Few cities were more precariously positioned in the 1930s. Vilnius had been annexed by an independent Poland following the First World War but was threatened by rival dictators of greater powers: Hitler to the west, Stalin to the east. The city would fall to the Soviet regime in 1940, only to be overtaken the following year by Nazi forces.

After the Second World War, Lithuania once again became part of the Soviet Union, which made it impossible to keep the original painting on display in Vilnius. The government shut down many churches in the city and even turned its Jesuit church into a museum devoted to atheism. The painting was eventually smuggled into Belarus and kept in a country church, where it remained for much of the Soviet occupation. Meanwhile, artists in Poland, relying on reproductions, painted copies for numerous churches. The image gained in popularity as Archbishop of Krakow Karol Wojtyla, the future pope and spiritual foe of the USSR, initiated the process of her beatification in 1965.

Still, the question remains: why did the obscure painting born in the mind of a young Polish nun become so popular? Why did it become a modern icon of lasting relevance?

In part, the new documentary credits the painting’s virtues as a work of iconography. With gentle simplicity, the image visualizes the message of God’s mercy and compels the viewer to confront Jesus eye-to-eye.

Relying on interviews with various priests and bishops, DiSilva’s documentary also credits Catholic resistance against the Soviet Union. The painting’s ascendance certainly fits neatly into the Cold War narrative of the West’s triumph over Soviet repression. Following the collapse of the USSR, the Lithuanian archdiocese managed to have the painting restored and publicly displayed, in a small chapel renovated specifically for its veneration. This week, as the Church prepares for the Feast of Divine Mercy, the chapel is alive with the sound of prayer and song as hundreds come to celebrate Faustina’s mission.

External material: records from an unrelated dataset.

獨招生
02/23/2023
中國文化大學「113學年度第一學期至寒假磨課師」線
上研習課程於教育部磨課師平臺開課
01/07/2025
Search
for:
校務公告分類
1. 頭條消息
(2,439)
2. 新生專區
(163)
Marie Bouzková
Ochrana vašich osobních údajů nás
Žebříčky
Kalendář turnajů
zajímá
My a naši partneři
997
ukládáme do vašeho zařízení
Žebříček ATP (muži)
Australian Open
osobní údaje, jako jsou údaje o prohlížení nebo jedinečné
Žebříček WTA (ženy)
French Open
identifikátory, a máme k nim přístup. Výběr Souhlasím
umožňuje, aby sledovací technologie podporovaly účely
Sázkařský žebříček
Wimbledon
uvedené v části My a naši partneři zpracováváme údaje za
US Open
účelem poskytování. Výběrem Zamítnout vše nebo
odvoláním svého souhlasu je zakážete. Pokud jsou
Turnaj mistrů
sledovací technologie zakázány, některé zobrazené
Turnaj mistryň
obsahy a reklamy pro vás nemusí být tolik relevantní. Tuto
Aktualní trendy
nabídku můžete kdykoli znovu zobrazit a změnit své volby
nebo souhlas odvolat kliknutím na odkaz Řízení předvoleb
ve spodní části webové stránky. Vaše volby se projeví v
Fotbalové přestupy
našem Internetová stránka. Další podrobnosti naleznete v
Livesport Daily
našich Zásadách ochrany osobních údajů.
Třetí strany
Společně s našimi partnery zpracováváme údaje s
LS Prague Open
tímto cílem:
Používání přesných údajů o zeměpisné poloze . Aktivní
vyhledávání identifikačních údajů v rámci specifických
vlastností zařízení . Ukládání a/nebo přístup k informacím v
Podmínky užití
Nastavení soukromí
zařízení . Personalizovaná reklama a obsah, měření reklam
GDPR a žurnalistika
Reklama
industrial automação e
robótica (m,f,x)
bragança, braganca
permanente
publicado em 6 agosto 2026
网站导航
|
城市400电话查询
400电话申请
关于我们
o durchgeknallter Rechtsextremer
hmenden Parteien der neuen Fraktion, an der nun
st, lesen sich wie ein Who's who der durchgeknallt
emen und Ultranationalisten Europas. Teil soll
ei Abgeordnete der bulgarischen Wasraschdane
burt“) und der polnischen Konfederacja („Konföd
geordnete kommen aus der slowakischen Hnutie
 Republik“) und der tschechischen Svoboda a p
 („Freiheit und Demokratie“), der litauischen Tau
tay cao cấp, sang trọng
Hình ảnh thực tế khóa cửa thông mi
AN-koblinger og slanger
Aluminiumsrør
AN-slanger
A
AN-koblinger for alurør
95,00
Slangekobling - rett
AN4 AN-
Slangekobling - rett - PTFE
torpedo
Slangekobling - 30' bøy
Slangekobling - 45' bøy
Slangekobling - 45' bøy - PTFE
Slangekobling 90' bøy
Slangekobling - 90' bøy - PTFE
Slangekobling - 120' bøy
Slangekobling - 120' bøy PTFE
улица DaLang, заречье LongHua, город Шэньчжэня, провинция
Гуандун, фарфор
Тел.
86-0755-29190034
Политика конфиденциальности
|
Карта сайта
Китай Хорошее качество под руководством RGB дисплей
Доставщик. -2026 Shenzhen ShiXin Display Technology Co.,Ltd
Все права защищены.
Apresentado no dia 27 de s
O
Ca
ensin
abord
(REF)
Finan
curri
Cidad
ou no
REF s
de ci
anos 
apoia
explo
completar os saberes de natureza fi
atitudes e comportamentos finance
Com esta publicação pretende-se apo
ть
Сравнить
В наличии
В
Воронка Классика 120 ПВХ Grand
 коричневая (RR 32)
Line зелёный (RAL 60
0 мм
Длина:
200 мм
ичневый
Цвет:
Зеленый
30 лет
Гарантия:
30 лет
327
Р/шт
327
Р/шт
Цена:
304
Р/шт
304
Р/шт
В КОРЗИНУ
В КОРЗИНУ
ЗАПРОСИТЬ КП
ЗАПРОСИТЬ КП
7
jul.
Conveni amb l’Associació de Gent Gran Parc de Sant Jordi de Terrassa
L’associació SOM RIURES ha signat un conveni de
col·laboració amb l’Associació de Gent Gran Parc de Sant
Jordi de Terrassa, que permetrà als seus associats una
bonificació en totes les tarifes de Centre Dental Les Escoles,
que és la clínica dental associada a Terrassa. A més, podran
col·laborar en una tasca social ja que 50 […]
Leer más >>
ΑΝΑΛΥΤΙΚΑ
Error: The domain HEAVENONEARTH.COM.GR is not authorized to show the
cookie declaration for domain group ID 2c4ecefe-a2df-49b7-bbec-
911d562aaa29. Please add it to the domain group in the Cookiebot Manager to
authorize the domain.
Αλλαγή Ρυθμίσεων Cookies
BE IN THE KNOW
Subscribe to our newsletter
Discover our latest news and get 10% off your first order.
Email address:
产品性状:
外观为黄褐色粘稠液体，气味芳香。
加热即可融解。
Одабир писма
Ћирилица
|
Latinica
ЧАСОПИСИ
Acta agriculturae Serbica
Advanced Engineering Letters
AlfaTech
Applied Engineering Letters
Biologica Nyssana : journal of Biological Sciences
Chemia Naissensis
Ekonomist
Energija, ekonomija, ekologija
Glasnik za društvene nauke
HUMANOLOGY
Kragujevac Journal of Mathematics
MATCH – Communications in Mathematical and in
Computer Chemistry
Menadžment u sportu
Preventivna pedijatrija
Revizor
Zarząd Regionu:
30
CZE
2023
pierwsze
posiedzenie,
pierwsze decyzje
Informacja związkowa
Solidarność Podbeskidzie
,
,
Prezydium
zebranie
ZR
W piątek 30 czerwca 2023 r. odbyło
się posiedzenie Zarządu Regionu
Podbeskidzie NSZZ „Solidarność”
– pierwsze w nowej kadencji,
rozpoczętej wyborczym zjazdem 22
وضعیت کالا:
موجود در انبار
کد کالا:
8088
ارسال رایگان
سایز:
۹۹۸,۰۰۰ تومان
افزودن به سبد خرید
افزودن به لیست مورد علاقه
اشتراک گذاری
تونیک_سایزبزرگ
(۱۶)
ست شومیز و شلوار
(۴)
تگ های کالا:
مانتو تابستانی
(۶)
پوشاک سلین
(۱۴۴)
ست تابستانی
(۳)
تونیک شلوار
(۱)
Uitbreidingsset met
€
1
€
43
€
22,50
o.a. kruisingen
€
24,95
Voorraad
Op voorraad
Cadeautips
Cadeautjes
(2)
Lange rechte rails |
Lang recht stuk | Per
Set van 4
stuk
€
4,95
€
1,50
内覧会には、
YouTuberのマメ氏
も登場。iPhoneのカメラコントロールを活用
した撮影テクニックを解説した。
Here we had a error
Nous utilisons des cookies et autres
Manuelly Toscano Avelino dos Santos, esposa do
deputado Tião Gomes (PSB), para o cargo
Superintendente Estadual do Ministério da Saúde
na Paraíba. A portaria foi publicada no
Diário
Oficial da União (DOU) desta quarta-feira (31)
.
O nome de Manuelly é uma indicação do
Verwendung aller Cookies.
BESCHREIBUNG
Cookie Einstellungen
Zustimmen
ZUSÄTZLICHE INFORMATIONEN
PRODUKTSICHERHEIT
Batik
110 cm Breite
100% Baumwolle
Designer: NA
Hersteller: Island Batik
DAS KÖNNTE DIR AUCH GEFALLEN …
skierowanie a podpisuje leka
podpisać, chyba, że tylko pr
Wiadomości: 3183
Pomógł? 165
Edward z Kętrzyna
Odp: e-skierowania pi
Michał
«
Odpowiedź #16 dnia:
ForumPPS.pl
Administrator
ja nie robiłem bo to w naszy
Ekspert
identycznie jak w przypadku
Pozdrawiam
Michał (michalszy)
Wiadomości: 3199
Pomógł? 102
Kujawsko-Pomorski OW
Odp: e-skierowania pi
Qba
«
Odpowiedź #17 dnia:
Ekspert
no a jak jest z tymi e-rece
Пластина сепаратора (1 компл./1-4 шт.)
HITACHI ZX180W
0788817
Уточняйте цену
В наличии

Surprisingly, the documentary does not consider the possible role of the Holocaust. It surely bears mention that in the very heart of the “City of Mercy,” as Vilnius is sometimes called, some forty thousand Jews were crammed into ghettos before being taken to a nearby forest and shot into pits by Nazi soldiers with the help of local collaborators. From a Catholic perspective, Faustina’s message of mercy might well have served a need to cope with the atrocity of the Holocaust in Europe. There is nothing triumphant in this line of inquiry, however, and DiSilva has chosen to celebrate the painting as an icon of divine love and joy.

This presentation is true to Faustina’s vision, but only to a point, for her diaries make clear that divine mercy entails profound suffering. She repeatedly writes of a desire to suffer as Jesus did and characterizes her torments as blessings. She once describes asking Jesus for a thorn from his crown; the following day she feels a thorn piercing her scalp, which she interprets as the fulfillment of her wish, and an opportunity to suffer for the sake of sinners.

Her persistent self-denial is perhaps the most difficult notion for western readers to accept. Her struggle to stifle her will, to silence her tongue, and limit her life to “the will of God” may seem to us radical and freakish. Politically speaking, it may actually be harmful. Yet her ambition is so consistently and ardently described that initial skepticism about her mental state gives way to something like awe.

That her cloistered, passionate life has bequeathed a new tradition of worship in the modern era is a remarkable development. It can be attributed as much to her willingness to suffer, and to the turns of history, as to her celebrated painting of Divine Mercy.

Paul Jaskunas is a professor at the Maryland Institute College of Art and the author of the novel Hidden.